▶ [COMPLETE THE FOLLOWING]
a) Answer these from the forum thread about the old 5hp Tecumseh engine:
(i) Which engine replaced the old Tecumseh?
(ii) On what kind of day did the Tecumseh start fairly easy?
(iii) For what price range did td5771 sell small 5 Hp engines in running condition?
b) Please reproduce everything in the Tecumseh engine thread below from "## GustoGuy (Nov" down to "not miss it.".
c) Carry on the forum thread about the old 5hp Tecumseh engine from its last sentence.

▶ [TEXT SECTION]
= = =
# Got my old 5hp Tecumseh running.



## GustoGuy (Nov 19, 2012)

The old engine is running pretty good now but not as good as the Predator 212cc that replaced it. Here is a little video of it running. I know a used Tecumseh isn't worth too much now. It does seems to be mechanically sound and started fairly easy on a 70 degree day. Much louder then the quiet Predator 212cc though so I really do not miss it. 





​


----------



## td5771 (Feb 21, 2011)

I have sold a bunch of small 5 Hp tecs and Briggs that were in running condition for 60 to 100 dollars.

Many including myself like the old loud clunkers. Yours should be more valuable even just to keep around because of the camshafts Pto pulley.
= = =
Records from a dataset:
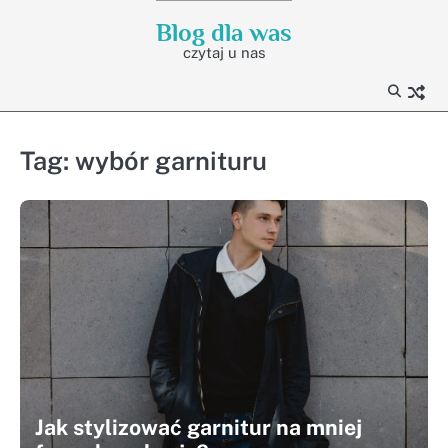
Skip
Blog dla was
to
czytaj u nas
content
Tag:
wybór garnituru
Jak stylizować garnitur na mniej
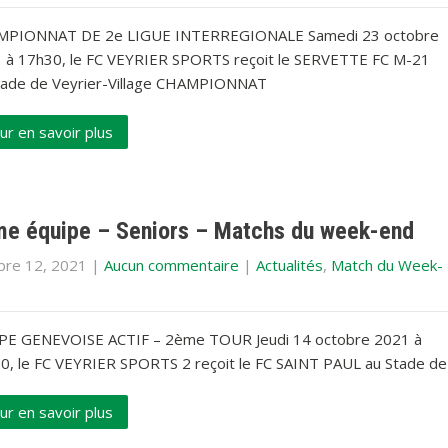
PIONNAT DE 2e LIGUE INTERREGIONALE Samedi 23 octobre
 à 17h30, le FC VEYRIER SPORTS reçoit le SERVETTE FC M-21
tade de Veyrier-Village CHAMPIONNAT
ur en savoir plus
e équipe – Seniors – Matchs du week-end
bre 12, 2021
|
Aucun commentaire
|
Actualités
,
Match du Week-
E GENEVOISE ACTIF – 2ème TOUR Jeudi 14 octobre 2021 à
0, le FC VEYRIER SPORTS 2 reçoit le FC SAINT PAUL au Stade de
ur en savoir plus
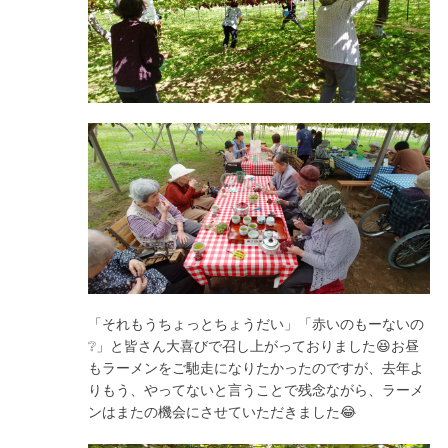
「それもうちょっとちょうだい」「赤いのもーないの
❔」と皆さん大喜びで召し上がっておりました😆お昼
もラーメンをご馳走になりたかったのですが、去年よ
りもう、やってないと言うことで残念ながら、ラーメ
ンはまたの機会にさせていただきました😂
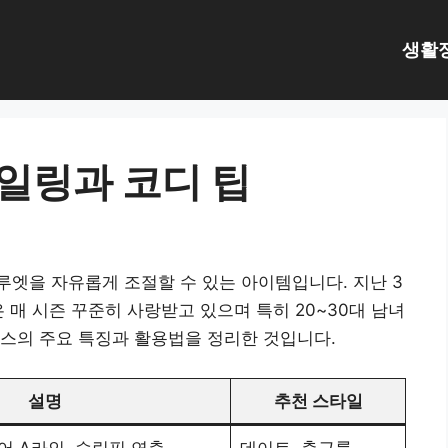
생활
일링과 코디 팁
엣을 자유롭게 조절할 수 있는 아이템입니다. 지난 3
 매 시즌 꾸준히 사랑받고 있으며 특히 20~30대 남녀
스의 주요 특징과 활용법을 정리한 것입니다.
설명
추천 스타일
어 A라인, 슬림핏 연출
데이트, 출근룩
= = =
▶ [ANSWERS IN ORDER]
a)
(i) The Predator 212cc.
(ii) A 70 degree day.
(iii) 60 to 100 dollars.

b)
## GustoGuy (Nov 19, 2012)

The old engine is running pretty good now but not as good as the Predator 212cc that replaced it. Here is a little video of it running. I know a used Tecumseh isn't worth too much now. It does seems to be mechanically sound and started fairly easy on a 70 degree day. Much louder then the quiet Predator 212cc though so I really do not miss it.

c)
Find an old machine with an blown 2 shaft engine and out yours on and sell it.


----------



## Simplicity Solid 22 (Nov 27, 2012)

Gusto you said a "what" six Tecumseh 5 hp??

Sounds good Gusto...Good Job.


----------



## GustoGuy (Nov 19, 2012)

Simplicity Solid 22 said:


> Gusto you said a "what" six Tecumseh 5 hp??
> 
> Sounds good Gusto...Good Job.


1996 Tecumseh


----------



## Simplicity Solid 22 (Nov 27, 2012)

Gotcha!!!!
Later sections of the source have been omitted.